Le Tribunal administratif de Nantes, statuant par ordonnance, rejette la requête de Mme A... contestant son assujettissement à la taxe d'habitation sur les logements vacants. La juridiction estime la requête manifestement irrecevable car elle se borne à transmettre la décision de rejet de la réclamation préalable, sans exposer de conclusions ni de moyens, et n'a pas été régularisée dans le délai imparti.

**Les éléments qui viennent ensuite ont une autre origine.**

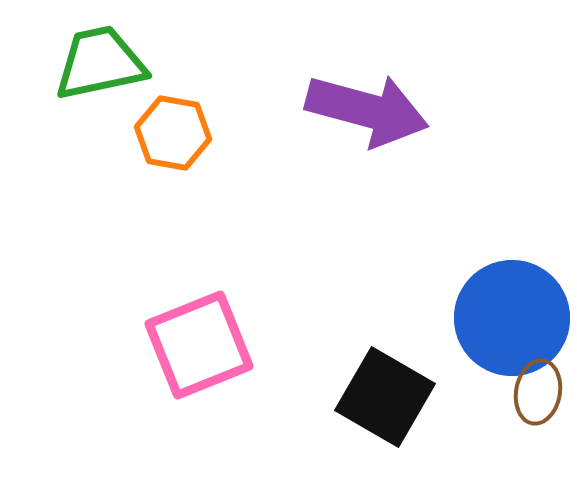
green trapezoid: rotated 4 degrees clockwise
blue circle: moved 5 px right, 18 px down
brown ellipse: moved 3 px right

Le rejet est prononcé en application des articles R. 222-1 et R. 411-1 du code de justice administrative relatifs aux requêtes irrecevables.
Texte intégral
Vu la procédure suivante :
Par une requête, enregistrée le 7 janvier 2026, Mme B... A... saisit le tribunal d’un litige relatif à la taxe d’habitation sur les logements vacants à laquelle elle a été assujettie au titre de l’année 2025 dans les rôles de la commune de Villiers-Charlemagne (Mayenne).
Vu les autres pièces du dossier.
Vu le code de justice administrative.
Considérant ce qui suit :
1.
Aux termes de l’article R. 222-1 du code de justice administrative : « Les présidents de tribunal administratif (…), les premiers vice-présidents des tribunaux (…) et les présidents de formation de jugement des tribunaux (…) peuvent, par ordonnance : (...) / 4° Rejeter les requêtes manifestement irrecevables, lorsque la juridiction n'est pas tenue d'inviter leur auteur à les régulariser (…) ». Aux termes de l’article R. 411-1 du même code : « La juridiction est saisie par requête. La requête (…) contient l’exposé des faits et moyens, ainsi que l’énoncé des conclusions soumises au juge. L’auteur d’une requête ne contenant l’exposé d’aucun moyen ne peut la régulariser par le dépôt d’un mémoire exposant un ou plusieurs moyens que jusqu’à l’expiration du délai de recours ».
2.
Mme A... saisit le tribunal en se bornant à produire la décision par laquelle le directeur général des finances publiques de la Mayenne a rejeté sa réclamation préalable. Cette simple transmission, dépourvue de toute conclusion et de tout moyen, ne saurait être regardée comme constituant une requête. A la date d’expiration du délai de recours contentieux qui avait commencé à courir au plus tard à compter du 7 janvier 2026, date à laquelle a été enregistrée sa requête, la requérante n’a pas déposé de mémoire complémentaire assorti de moyens. Par suite, sa requête, qui est entachée d’une irrecevabilité manifeste, n’est plus susceptible d’être régularisée et ne peut qu’être rejetée en application de l’article R. 222-1 précité du code de justice administrative.
O R D O N N E :
Article 1er : La requête de Mme A... est rejetée.
Article 2 : La présente ordonnance sera notifiée Mme B... A....
Fait à Nantes, le 9 mars 2026.
La présidente,
M.-P. Allio-Rousseau
La République mande et ordonne au ministre de l’économie, des finances et de la souveraineté industrielle, énergétique et numérique en ce qui le concerne ou à tous commissaires de justice à ce requis en ce qui concerne les voies de droit commun contre les parties privées, de pourvoir à l’exécution de la présente décision.